Bu yaratım mekanizması şu şekilde işler:
Frekans, bilgidir… frekanslar, birbirlerine benzer frekans ile birleşirler, büyürler ve genişlerler, artık burada enerjetik olarak bir “yoğunluk” hali bulunur, bu yoğunluk hali sizin dış dünyaya kuvvetli bir sinyal göndermenizi sağlar, bu durum bir telefon çağrısı gibidir. Bu sinyalleri göndermekte olan kişi, benzer sinyallere sahip kişi, olay ve deneyimleri kendi hayat alanına çeker.

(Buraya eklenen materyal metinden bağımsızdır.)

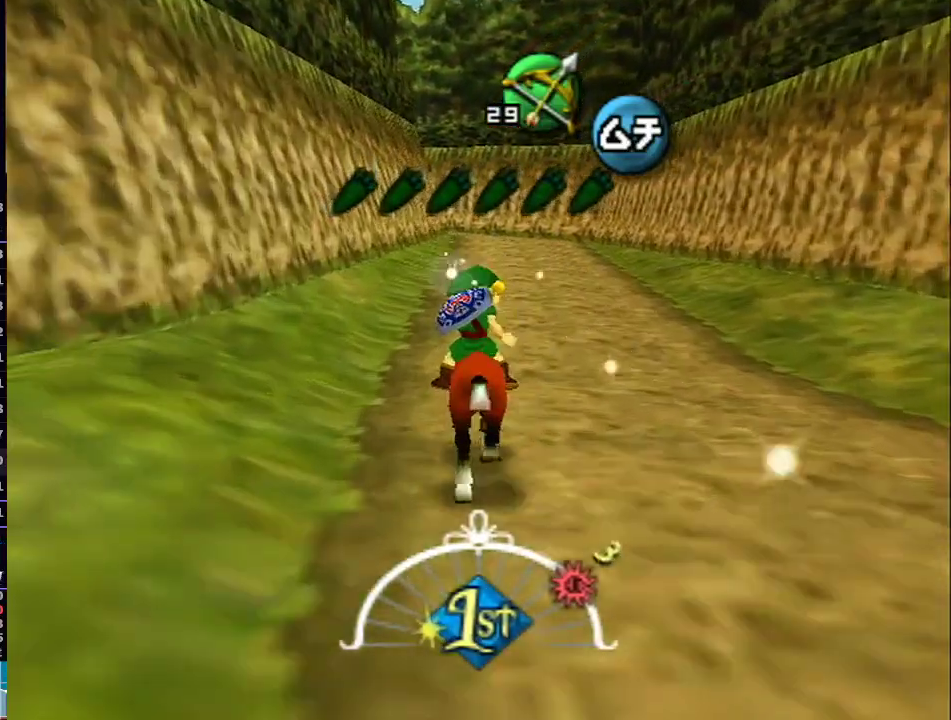
Gameplay with a controller (Nintendo layout); each line is a JSON object with the inputs held at the frame after it (dt_ms = milliseconds from this image to that frame). "events" lists button and stick changes between this image and that frame as [ms after this image, input, new state], when the widget could be followed in between. Not read: L3 R3.
{"dt_ms": 500, "buttons": ["L1"], "left_stick": "up", "right_stick": "center", "events": []}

Bunun adı çekim yasasıdır.
Bu sinyalleri oluşturan ise ağırlıklı olarak en derin duygularımız ve inançlarımızdır. Bu derin duygu ve inançlar, bilinçaltımızda veya sıklıkla göz ardı edilen üst-bilinç (yüksek benlik) tarafından salınır ve maalesef bizler ne bilinçaltımızda olan bitene ne de yüksek benliğimiz tarafından bize gönderilen bilgilere genellikle erişemeyiz, ve bu nedenle de, dış dünyaya nasıl bir sinyal yaydığımızın farkında olmayız.

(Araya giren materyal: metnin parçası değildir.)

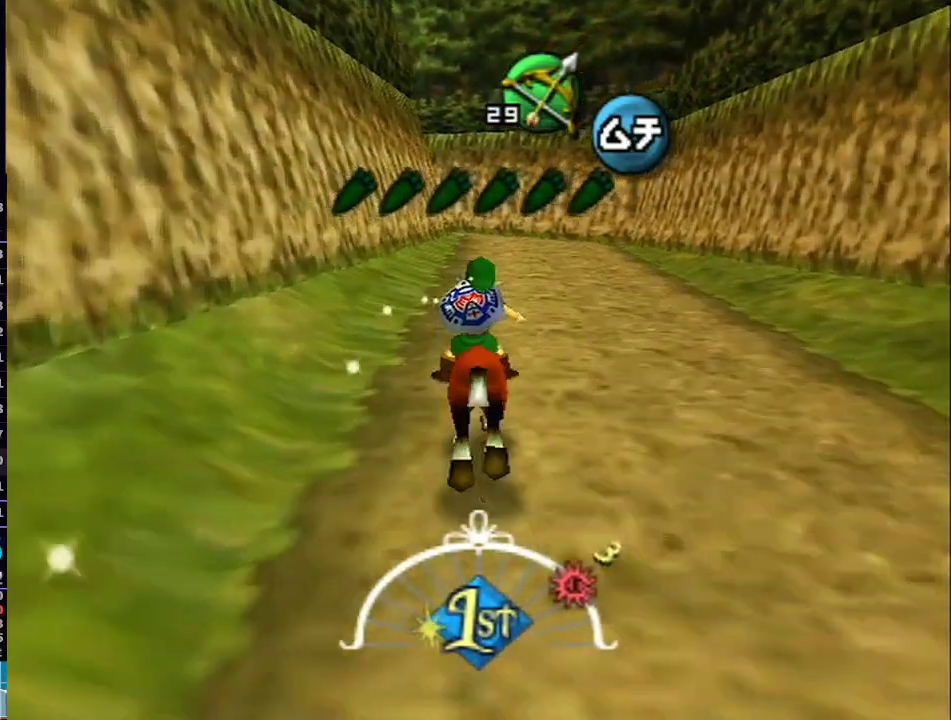
{"dt_ms": 500, "buttons": ["L1"], "left_stick": "up", "right_stick": "center", "events": []}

İşte bu noktada rüyaların eşsiz değeri ortaya çıkmaktadır:
Uyanık bilincin, yani zihnin, gün içerisinde, bilinçaltı ve yüksek benliğe erişimi sınırlıdır, oysa ki özellikle yüksek benliğimiz, kendisini duyurmak için daima çalışmaktadır, bilinçaltımızda yer alan gölge kimliklerimiz de aynı şekilde kendini sürekli özellikle “bağırarak” var etmeye çalışmaktadır. “Neden Olmasın?” adlı kitabımda ego ve yüksek benliğin sesini ayırdetmek için bir çok kriter saymıştım, bu kısmı tekrar inceleyebilirsiniz.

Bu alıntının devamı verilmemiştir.